Results and Applications
The predominant form of an ionized compound in octanol is an ion pair in which the oppositely charged ions remain closely associated.(24) The free energy of such a pair is inversely related to the dielectric constant (permittivity) of the medium.(25) The high energy of the ion pair is the driving force that involves neighboring groups and draws in water to produce the lowest energy state. The free energy of ion pair formation is found in any of the “diff” terms mentioned earlier: diff (log PN − I), diff pKa oct, or (diff pKa′′ + ECF). These terms are identical in value and represent the difference in free energy between the neutral species and its ion pair in octanol. The smaller the diff value, the more neutral-like, or lipophilic, the ion pair is in relation to its neutral form. Identifying and isolating the components of this energy term provides the IPS values needed to calculate log PI from log PN. The high energy of the ion pairs means that stabilizing factors, such as hydrogen bonding, and destabilizing factors, such as steric inhibition of solvation, have a much greater influence on free energy levels than the same factors have in the neutral state. Application of eq 8 can easily quantify these factors to within a few hundredths of a log P unit.
Structural Factors Influencing log PI
A table of diff pKa′′ values (Table 2) provides interesting insight into factors that influence the partitioning of ion pairs. The structures of the compounds in Table 2 are compiled in Charts 1 and 2 for ease in visualizing the many possible comparisons. To illustrate this approach, one can look at the influence of N-methyl groups on ion pair partitioning by subtracting the diff pKa′′ for 4-aminopyridine (9), the reference compound, from the diff pKa′′ for 4-dimethylaminopyridine (3). The difference (written in diff log P terms) is attributable to the two methyl groups of 3. From eq 8, we can write
Comparisons are sensitive to a few hundredths of a pKa, corresponding to a few hundredths of a log P unit, or hundredths of a kilojoule per mole.

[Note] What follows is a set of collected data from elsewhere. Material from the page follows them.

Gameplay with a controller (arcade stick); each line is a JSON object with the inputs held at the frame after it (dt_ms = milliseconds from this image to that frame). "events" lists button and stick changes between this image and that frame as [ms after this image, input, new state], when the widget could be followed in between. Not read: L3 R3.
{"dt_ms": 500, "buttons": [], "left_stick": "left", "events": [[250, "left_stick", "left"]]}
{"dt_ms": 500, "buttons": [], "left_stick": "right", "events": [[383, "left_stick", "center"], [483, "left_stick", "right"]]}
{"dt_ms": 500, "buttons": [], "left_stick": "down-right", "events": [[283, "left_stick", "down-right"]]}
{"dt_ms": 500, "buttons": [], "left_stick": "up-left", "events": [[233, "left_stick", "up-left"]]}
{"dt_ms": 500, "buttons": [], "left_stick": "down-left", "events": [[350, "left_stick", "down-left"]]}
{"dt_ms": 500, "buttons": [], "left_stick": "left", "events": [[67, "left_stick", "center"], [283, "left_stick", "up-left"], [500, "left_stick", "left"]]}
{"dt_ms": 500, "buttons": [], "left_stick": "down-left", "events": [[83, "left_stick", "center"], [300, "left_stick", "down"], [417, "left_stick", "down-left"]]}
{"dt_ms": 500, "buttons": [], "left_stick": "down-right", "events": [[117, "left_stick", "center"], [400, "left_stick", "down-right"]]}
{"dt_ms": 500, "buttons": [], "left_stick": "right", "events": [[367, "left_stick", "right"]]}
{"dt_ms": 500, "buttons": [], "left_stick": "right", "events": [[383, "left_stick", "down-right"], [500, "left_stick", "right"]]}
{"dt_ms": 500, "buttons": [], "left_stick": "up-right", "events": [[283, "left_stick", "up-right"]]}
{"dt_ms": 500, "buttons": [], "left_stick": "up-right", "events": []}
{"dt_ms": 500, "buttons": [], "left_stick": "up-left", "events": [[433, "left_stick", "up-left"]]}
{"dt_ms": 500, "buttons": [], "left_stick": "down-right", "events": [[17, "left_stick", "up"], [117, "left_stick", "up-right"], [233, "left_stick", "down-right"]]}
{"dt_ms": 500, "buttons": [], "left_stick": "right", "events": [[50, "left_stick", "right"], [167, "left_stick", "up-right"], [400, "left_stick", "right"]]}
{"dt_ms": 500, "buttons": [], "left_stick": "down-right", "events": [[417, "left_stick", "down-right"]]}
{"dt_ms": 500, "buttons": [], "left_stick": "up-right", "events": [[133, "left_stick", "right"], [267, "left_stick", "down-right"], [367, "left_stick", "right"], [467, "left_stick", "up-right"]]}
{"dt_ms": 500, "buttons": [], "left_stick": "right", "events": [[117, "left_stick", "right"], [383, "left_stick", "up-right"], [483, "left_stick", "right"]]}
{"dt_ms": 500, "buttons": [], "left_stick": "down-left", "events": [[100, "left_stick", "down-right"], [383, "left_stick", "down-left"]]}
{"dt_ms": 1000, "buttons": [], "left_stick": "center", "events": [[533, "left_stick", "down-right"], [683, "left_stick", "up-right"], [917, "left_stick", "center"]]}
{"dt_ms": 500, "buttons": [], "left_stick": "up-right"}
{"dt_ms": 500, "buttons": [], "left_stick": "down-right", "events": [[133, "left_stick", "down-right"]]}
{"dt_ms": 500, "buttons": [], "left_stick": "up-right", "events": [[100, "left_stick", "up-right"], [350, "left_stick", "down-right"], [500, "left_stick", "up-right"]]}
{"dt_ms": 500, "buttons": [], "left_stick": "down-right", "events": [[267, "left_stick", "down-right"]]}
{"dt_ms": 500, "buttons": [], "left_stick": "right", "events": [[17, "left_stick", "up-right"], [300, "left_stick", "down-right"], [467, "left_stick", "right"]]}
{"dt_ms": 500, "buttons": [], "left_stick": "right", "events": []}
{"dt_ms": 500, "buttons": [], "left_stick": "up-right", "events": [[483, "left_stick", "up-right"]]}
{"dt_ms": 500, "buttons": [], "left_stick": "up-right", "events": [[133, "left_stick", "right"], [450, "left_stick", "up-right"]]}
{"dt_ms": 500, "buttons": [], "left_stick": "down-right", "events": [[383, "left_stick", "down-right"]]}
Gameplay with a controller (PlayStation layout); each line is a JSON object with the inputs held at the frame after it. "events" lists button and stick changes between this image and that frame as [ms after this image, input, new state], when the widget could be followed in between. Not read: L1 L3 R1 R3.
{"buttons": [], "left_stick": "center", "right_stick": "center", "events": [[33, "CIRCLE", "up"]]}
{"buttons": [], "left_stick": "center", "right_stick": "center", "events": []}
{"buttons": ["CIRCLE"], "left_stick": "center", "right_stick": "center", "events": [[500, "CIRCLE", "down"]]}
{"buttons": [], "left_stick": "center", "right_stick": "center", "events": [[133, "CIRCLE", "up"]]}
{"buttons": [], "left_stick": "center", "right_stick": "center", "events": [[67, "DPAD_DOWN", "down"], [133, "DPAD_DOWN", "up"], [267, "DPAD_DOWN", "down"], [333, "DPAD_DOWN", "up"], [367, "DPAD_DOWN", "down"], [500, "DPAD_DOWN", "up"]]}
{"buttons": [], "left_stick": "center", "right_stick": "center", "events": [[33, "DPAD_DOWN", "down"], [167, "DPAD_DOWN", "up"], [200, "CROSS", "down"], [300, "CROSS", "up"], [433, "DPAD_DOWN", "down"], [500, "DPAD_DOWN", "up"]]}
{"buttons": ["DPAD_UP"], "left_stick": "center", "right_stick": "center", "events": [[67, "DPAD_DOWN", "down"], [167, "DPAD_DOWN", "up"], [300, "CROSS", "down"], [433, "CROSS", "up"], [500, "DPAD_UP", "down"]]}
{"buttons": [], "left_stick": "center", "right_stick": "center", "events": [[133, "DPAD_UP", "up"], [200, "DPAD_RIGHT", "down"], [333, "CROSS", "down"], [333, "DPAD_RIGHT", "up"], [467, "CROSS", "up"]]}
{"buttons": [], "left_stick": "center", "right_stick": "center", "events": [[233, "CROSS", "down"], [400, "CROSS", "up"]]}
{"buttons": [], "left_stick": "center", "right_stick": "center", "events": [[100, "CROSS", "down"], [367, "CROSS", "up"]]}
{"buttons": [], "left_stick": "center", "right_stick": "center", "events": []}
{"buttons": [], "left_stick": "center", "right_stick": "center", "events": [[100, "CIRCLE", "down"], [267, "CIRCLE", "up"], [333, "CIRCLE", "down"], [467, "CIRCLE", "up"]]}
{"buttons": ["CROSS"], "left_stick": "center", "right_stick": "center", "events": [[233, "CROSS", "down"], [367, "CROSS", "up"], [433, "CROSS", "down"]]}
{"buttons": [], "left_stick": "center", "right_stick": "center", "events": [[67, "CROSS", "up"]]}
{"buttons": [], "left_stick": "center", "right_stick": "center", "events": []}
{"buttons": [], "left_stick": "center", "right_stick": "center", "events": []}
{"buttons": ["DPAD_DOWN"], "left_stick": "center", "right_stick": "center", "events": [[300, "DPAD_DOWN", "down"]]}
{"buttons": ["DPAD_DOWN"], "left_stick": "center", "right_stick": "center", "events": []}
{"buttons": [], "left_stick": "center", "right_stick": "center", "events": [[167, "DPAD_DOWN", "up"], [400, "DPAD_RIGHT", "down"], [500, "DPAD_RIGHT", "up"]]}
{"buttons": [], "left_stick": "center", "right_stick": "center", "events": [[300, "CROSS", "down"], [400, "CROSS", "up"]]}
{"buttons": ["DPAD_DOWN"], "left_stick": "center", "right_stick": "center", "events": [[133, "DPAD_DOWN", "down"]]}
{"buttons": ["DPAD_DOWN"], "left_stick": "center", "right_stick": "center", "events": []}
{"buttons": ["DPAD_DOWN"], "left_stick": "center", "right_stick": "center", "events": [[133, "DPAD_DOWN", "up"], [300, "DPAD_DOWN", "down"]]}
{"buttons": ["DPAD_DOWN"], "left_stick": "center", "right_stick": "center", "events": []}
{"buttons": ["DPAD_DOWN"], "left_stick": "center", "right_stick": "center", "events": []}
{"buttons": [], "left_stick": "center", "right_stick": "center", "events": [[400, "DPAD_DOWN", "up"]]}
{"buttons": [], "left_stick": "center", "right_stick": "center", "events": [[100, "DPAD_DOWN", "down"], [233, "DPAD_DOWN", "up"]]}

Structure−log PI Relationships
A few examples illustrate the value and convenience of this method and the range of log P values accommodated by the method. The fact that simple model compounds can be used is a major advantage in isolating substituent IPS values. To compare the physicochemical properties in octanol of a charged molecule with its neutral form, one need only focus on the features close enough to the charge to affect its free energy. After accounting for these influences, the rest of the molecule is considered to exhibit the same interactions and make the same free energy contributions as in the neutral form. This means that relatively few rules should be able to handle a broad range of compounds. The compounds in Table 2 illustrate four factors that account for the major differences between the log P of a compound and its ion pair.(8) To a large extent, these factors were observed or anticipated in the work of the Fujita(30) and Vittoria(31) groups. They are (1) steric hindrance around the charge centers, (2) hydrogen bond donors and acceptors near the charge center, (3) the pKa of the compound, and (4) its chemical class.
Steric Factors
In an aqueous medium, an ionized compound and its counterion are independently solvated and require little additional stabilization from each other or neighboring groups. In the low-dielectric environment of octanol or a biolipid, on the other hand, there is a strong attraction between an ion and its counterion, which increases inversely with the dielectric constant.(25) The closer together the opposite charges can get, the lower the free energy of the ion pair. Steric factors also come into play by affecting access of water to the charge centers. Titrations in octanol clearly show the sensitivity of diff (log PN − I) to steric effects. Steric factors in a series of protonated N-alkylbenzylamines were invoked by the Testa group to explain their partitioning behavior in octanol/saline and liposome/saline systems as determined by two-phase titrations.(32)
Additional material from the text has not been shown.